The easiest keep is fabric. Linen, cotton and silk are winning because they drape well, move easily and feel lighter when the temperature climbs. That makes them a sharper buy than stiff synthetics or anything that clings after a commute. Brenda Gonzalez singled out wide-leg pants with front pleats as especially polished for office settings, and that is the silhouette to trust when you want volume without looking undone. The shape reads relaxed from a distance, but the pleat keeps it anchored.

The new office uniform is also less rigid in the torso. Abby Young has been seeing blouses with billowy sleeves, eyelet accents, scalloped hems and front ruffles, details that bring softness without tipping into weekend dressing. She also said vests have stayed popular over the past year, especially in more relaxed offices. Keep the vest, but restyle it with proper trousers or under a blazer; it works because it gives structure without the weight of a full jacket. Natalie Tincher made the case for the three-piece suit for the same reason, since jacket, vest and trouser can be split into multiple combinations and stretch one purchase much further.

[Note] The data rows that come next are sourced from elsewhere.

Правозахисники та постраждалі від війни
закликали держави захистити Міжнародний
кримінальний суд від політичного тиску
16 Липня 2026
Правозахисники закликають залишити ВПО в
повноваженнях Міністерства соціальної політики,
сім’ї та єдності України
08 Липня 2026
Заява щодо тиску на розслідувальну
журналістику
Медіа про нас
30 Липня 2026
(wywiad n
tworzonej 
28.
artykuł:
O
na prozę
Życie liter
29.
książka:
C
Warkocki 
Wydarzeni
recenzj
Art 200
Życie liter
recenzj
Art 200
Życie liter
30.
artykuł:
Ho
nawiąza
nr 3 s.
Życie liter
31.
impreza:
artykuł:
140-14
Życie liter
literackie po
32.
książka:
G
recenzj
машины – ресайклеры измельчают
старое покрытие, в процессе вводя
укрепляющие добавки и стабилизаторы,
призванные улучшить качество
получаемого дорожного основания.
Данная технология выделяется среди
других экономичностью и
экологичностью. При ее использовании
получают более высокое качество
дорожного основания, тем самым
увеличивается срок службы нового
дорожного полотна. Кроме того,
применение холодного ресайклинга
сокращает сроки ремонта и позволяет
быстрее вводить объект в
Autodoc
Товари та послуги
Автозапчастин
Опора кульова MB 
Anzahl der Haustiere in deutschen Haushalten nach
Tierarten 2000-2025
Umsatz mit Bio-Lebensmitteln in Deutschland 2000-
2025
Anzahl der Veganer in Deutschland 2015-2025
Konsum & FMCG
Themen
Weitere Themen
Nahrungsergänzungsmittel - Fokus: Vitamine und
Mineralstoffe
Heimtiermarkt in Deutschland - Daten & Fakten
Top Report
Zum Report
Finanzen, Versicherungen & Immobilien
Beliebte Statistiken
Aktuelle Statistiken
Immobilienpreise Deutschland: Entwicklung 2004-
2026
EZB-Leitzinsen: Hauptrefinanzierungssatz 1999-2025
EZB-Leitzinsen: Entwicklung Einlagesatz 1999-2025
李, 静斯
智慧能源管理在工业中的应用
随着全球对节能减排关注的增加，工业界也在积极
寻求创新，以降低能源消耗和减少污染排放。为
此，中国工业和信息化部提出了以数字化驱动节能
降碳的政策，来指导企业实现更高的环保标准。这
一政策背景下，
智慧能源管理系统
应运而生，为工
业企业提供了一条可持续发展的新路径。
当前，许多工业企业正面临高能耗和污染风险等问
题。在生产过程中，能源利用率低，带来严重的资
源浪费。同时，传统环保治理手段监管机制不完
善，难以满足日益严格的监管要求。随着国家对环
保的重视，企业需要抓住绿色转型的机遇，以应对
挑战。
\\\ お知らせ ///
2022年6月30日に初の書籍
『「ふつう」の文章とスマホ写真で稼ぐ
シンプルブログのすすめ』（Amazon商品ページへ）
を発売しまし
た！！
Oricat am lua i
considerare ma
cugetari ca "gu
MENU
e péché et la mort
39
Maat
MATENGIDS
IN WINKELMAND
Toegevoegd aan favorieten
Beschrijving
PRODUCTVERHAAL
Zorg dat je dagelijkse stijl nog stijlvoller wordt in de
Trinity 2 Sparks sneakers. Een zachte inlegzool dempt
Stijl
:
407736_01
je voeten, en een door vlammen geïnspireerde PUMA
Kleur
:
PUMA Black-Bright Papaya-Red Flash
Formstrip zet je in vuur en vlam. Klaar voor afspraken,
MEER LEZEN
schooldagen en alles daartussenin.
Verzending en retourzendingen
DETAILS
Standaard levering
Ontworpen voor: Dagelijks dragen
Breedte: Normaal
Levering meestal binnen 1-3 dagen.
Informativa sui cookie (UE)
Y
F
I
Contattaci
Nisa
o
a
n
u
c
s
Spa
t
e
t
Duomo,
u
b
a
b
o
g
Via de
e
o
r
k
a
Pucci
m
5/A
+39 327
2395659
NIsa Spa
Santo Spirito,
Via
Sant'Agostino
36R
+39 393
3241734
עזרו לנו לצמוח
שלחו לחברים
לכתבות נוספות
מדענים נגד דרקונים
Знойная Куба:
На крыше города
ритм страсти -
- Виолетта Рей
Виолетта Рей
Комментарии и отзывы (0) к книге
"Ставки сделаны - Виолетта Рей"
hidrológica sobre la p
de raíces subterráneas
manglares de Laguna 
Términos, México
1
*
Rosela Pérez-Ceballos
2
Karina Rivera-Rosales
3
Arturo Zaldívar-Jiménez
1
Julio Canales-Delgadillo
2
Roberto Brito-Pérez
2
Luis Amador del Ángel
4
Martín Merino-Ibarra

What is out feels equally telling. The ill-fitting suit is the fastest way to look behind the times, and the piqué polo now reads too casual for offices that still expect intent. Statement necklaces are fading too, replaced by accessories that finish an outfit instead of shouting over it. A 2025 workwear report found that 81 percent of people with dress codes say they are strictly enforced, while 84 percent say they feel confident their clothes are appropriate for the office, which explains the mood exactly. As Sali Christeson put it, modern work wardrobes are less about rigid rules and more about "functionality, ease, and confidence." That is the new dress code: breathable, polished and just relaxed enough to work in real life.